Ce qui change concrètement

  • Un responsable recrutement dédié nommé avant l’ouverture des postes
  • Une carte des dépendances entre postes construite en amont
  • Des scorecards rédigées avant chaque ouverture, pas pendant le process
  • Un rythme d’absorption défini : combien de recrues par mois sans saturer les managers
  • Des périodes de consolidation délibérées entre les vagues
  • Un audit du référentiel de rémunération avant chaque vague — les inégalités créées dans l’urgence font partir les meilleurs profils 12 mois plus tard

Les managers sont la clé, pas les RH

Le recrutement en volume échoue rarement à cause d’un manque de CVs. Il échoue parce que les managers opérationnels ne s’en emparent pas.

Le scénario classique : le RH ou le cabinet avance, relance, propose des profils. Le manager répond entre deux réunions, annule des entretiens, rend un feedback trois jours après. Le process s’enlise. Le candidat part chez un concurrent qui s’est montré disponible. Ce n’est pas une question de mauvaise volonté. C’est une question de sens.

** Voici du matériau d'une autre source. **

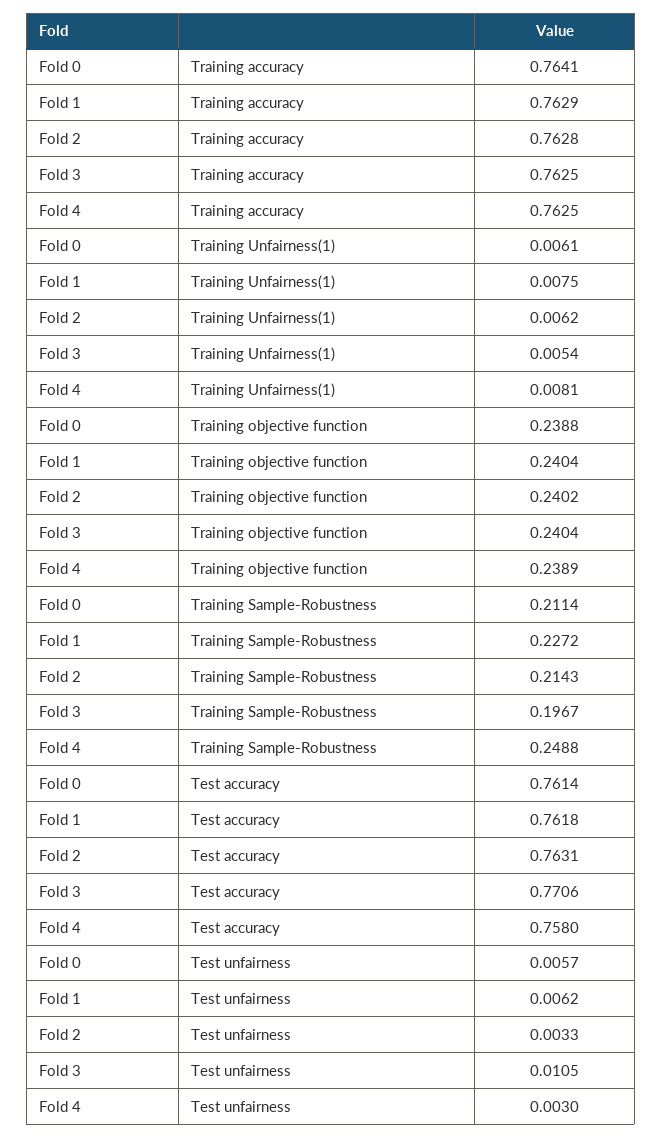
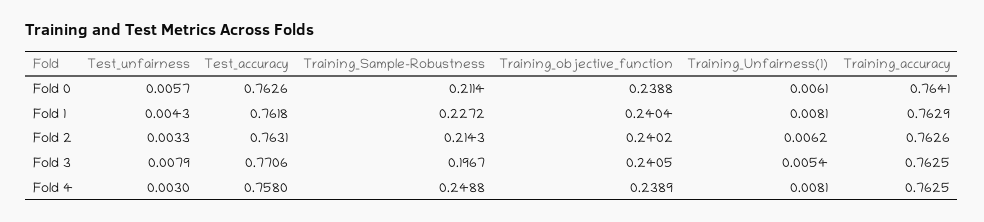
  {
    "Fold 0": {
      "Training accuracy": 0.7641,
      "Training Unfairness(1)": 0.0061,
      "Training objective function": 0.2388,
      "Training Sample-Robustness": 0.2114,
-     "Test accuracy": 0.7614,
+     "Test accuracy": 0.7626,
      "Test unfairness": 0.0057
    },
    "Fold 1": {
      "Training accuracy": 0.7629,
-     "Training Unfairness(1)": 0.0075,
+     "Training Unfairness(1)": 0.0081,
      "Training objective function": 0.2404,
      "Training Sample-Robustness": 0.2272,
      "Test accuracy": 0.7618,
-     "Test unfairness": 0.0062
+     "Test unfairness": 0.0043
    },
    "Fold 2": {
-     "Training accuracy": 0.7628,
+     "Training accuracy": 0.7626,
      "Training Unfairness(1)": 0.0062,
      "Training objective function": 0.2402,
      "Training Sample-Robustness": 0.2143,
      "Test accuracy": 0.7631,
      "Test unfairness": 0.0033
    },
    "Fold 3": {
      "Training accuracy": 0.7625,
      "Training Unfairness(1)": 0.0054,
-     "Training objective function": 0.2404,
+     "Training objective function": 0.2405,
      "Training Sample-Robustness": 0.1967,
      "Test accuracy": 0.7706,
-     "Test unfairness": 0.0105
+     "Test unfairness": 0.0079
    },
    "Fold 4": {
      "Training accuracy": 0.7625,
      "Training Unfairness(1)": 0.0081,
      "Training objective function": 0.2389,
      "Training Sample-Robustness": 0.2488,
      "Test accuracy": 0.758,
      "Test unfairness": 0.003
    }
  }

Quand ça ne marche pas, le recrutement est vécu comme une interruption - une tâche qui s’ajoute à un agenda saturé. Quand ça marche, le manager a compris une chose : recruter dans son équipe est son levier de performance le plus direct. Un recrutement raté ou retardé, c’est lui qui en paie le prix six mois plus tard.

Ce changement ne vient pas tout seul. Il se crée de trois façons concrètes.

Les signaux arrivent avant les démissions : un manager qui espace ses points d’équipe, des échanges qui passent par des intermédiaires, des nouvelles recrues qui ne posent plus de questions après trois semaines. La rétention ne se joue pas quand la personne annonce partir : elle se joue dans les 90 premiers jours.

Sans cet embarquement des managers, les efforts côté RH - internes ou externes - ne servent strictement à rien.

Ce qui fait vraiment la différence en phase d'hypercroissance

Le recrutement en volume ne se rate pas sur les process. Il se rate en amont, quand personne n’a répondu à deux questions simples : est-ce que mon organisation est capable d’absorber ce que je vais lui faire traverser ? Et qui pilote ce recrutement - vraiment, avec le temps et le mandat pour le faire ?

Les process, les scorecards, les debriefs : tout ceci est nécessaire. Mais cela reste de l’exécution. Ce qui différencie les structures qui réussissent leur scaling de celles qui le subissent, c’est la clarté sur ces deux questions avant que la première offre parte.